◆ Aim of the task
Format the records below as a JSON list of strings with one string per line and no blank lines. Leave the pictures out.
———
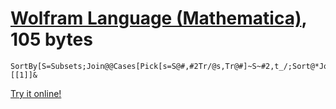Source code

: # [Wolfram Language (Mathematica)], 105 bytes

    SortBy[S=Subsets;Join@@Cases[Pick[s=S@#,#2Tr/@s,Tr@#]~S~#2,t_/;Sort@*Join@@t==Sort@#],0#|Times@@#&][[1]]&

[Try it online!][TIO-kwcxk0r5]

[Wolfram Language (Mathematica)]: https://www.wolfram.com/wolframscript/
[TIO-kwcxk0r5]: https://tio.run/##jY29CsJAEIT7PMXCQgpZ0cTEH@Rk0c4qcOmOQ6JEPCQKubOQGF89RoMo2AizxbDfzBSZO@RF5swua/YgGnku3fKqpJCXrc2dna/P5sS8ymxuVWJ2R2WFZCQM03LAltKSUd/lHUNym8H8Gedel3FCvCxqGuItNUVumdHXSgVa@01SmpNTFWIN/QXsFaLW4AMze1BVVUAQEowIIoKYYEIwJZgRBMP2grp91eQB/AFG/4LxB@zYVuMvzX5Wu77Ru/Ubq5sH "Wolfram Language (Mathematica) – Try It Online"
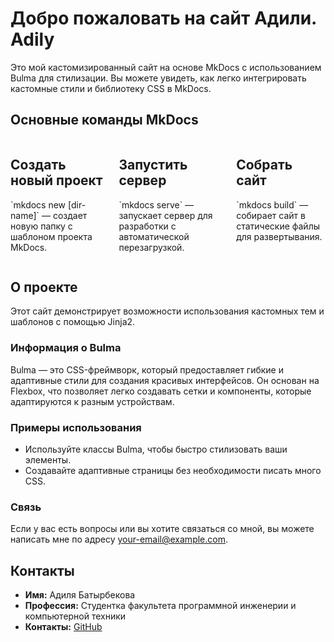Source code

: # Добро пожаловать на сайт Адили. Adily


Это мой кастомизированный сайт на основе MkDocs с использованием Bulma для стилизации. Вы можете увидеть, как легко интегрировать кастомные стили и библиотеку CSS в MkDocs.

## Основные команды MkDocs

<div class="columns">
    <div class="column is-one-third">
        <div class="card">
            <h2 class="title is-4">Создать новый проект</h2>
            <p>`mkdocs new [dir-name]` — создает новую папку с шаблоном проекта MkDocs.</p>
        </div>
    </div>
    <div class="column is-one-third">
        <div class="card">
            <h2 class="title is-4">Запустить сервер</h2>
            <p>`mkdocs serve` — запускает сервер для разработки с автоматической перезагрузкой.</p>
        </div>
    </div>
    <div class="column is-one-third">
        <div class="card">
            <h2 class="title is-4">Собрать сайт</h2>
            <p>`mkdocs build` — собирает сайт в статические файлы для развертывания.</p>
        </div>
    </div>
</div>

## О проекте

Этот сайт демонстрирует возможности использования кастомных тем и шаблонов с помощью Jinja2. 

### Информация о Bulma

Bulma — это CSS-фреймворк, который предоставляет гибкие и адаптивные стили для создания красивых интерфейсов. Он основан на Flexbox, что позволяет легко создавать сетки и компоненты, которые адаптируются к разным устройствам.

### Примеры использования

- Используйте классы Bulma, чтобы быстро стилизовать ваши элементы.
- Создавайте адаптивные страницы без необходимости писать много CSS.

### Связь

Если у вас есть вопросы или вы хотите связаться со мной, вы можете написать мне по адресу [your-email@example.com](mailto:your-email@example.com).

## Контакты

- **Имя:** Адиля Батырбекова
- **Профессия:** Студентка факультета программной инженерии и компьютерной техники
- **Контакты:** [GitHub](https://github.com/Adilya-Batyrbekova)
———
◆ Answer section
[
  "Source code",
  ": # [Wolfram Language (Mathematica)], 105 bytes",
  "    SortBy[S=Subsets;Join@@Cases[Pick[s=S@#,#2Tr/@s,Tr@#]~S~#2,t_/;Sort@*Join@@t==Sort@#],0#|Times@@#&][[1]]&",
  "[Try it online!][TIO-kwcxk0r5]",
  "[Wolfram Language (Mathematica)]: https://www.wolfram.com/wolframscript/",
  "[TIO-kwcxk0r5]: https://tio.run/##jY29CsJAEIT7PMXCQgpZ0cTEH@Rk0c4qcOmOQ6JEPCQKubOQGF89RoMo2AizxbDfzBSZO@RF5swua/YgGnku3fKqpJCXrc2dna/P5sS8ymxuVWJ2R2WFZCQM03LAltKSUd/lHUNym8H8Gedel3FCvCxqGuItNUVumdHXSgVa@01SmpNTFWIN/QXsFaLW4AMze1BVVUAQEowIIoKYYEIwJZgRBMP2grp91eQB/AFG/4LxB@zYVuMvzX5Wu77Ru/Ubq5sH \"Wolfram Language (Mathematica) – Try It Online\"",
  "Source code",
  ": # Добро пожаловать на сайт Адили. Adily",
  "Это мой кастомизированный сайт на основе MkDocs с использованием Bulma для стилизации. Вы можете увидеть, как легко интегрировать кастомные стили и библиотеку CSS в MkDocs.",
  "## Основные команды MkDocs",
  "<div class=\"columns\">",
  "    <div class=\"column is-one-third\">",
  "        <div class=\"card\">",
  "            <h2 class=\"title is-4\">Создать новый проект</h2>",
  "            <p>`mkdocs new [dir-name]` — создает новую папку с шаблоном проекта MkDocs.</p>",
  "        </div>",
  "    </div>",
  "    <div class=\"column is-one-third\">",
  "        <div class=\"card\">",
  "            <h2 class=\"title is-4\">Запустить сервер</h2>",
  "            <p>`mkdocs serve` — запускает сервер для разработки с автоматической перезагрузкой.</p>",
  "        </div>",
  "    </div>",
  "    <div class=\"column is-one-third\">",
  "        <div class=\"card\">",
  "            <h2 class=\"title is-4\">Собрать сайт</h2>",
  "            <p>`mkdocs build` — собирает сайт в статические файлы для развертывания.</p>",
  "        </div>",
  "    </div>",
  "</div>",
  "## О проекте",
  "Этот сайт демонстрирует возможности использования кастомных тем и шаблонов с помощью Jinja2. ",
  "### Информация о Bulma",
  "Bulma — это CSS-фреймворк, который предоставляет гибкие и адаптивные стили для создания красивых интерфейсов. Он основан на Flexbox, что позволяет легко создавать сетки и компоненты, которые адаптируются к разным устройствам.",
  "### Примеры использования",
  "- Используйте классы Bulma, чтобы быстро стилизовать ваши элементы.",
  "- Создавайте адаптивные страницы без необходимости писать много CSS.",
  "### Связь",
  "Если у вас есть вопросы или вы хотите связаться со мной, вы можете написать мне по адресу [your-email@example.com](mailto:your-email@example.com).",
  "## Контакты",
  "- **Имя:** Адиля Батырбекова",
  "- **Профессия:** Студентка факультета программной инженерии и компьютерной техники",
  "- **Контакты:** [GitHub](https://github.com/Adilya-Batyrbekova)"
]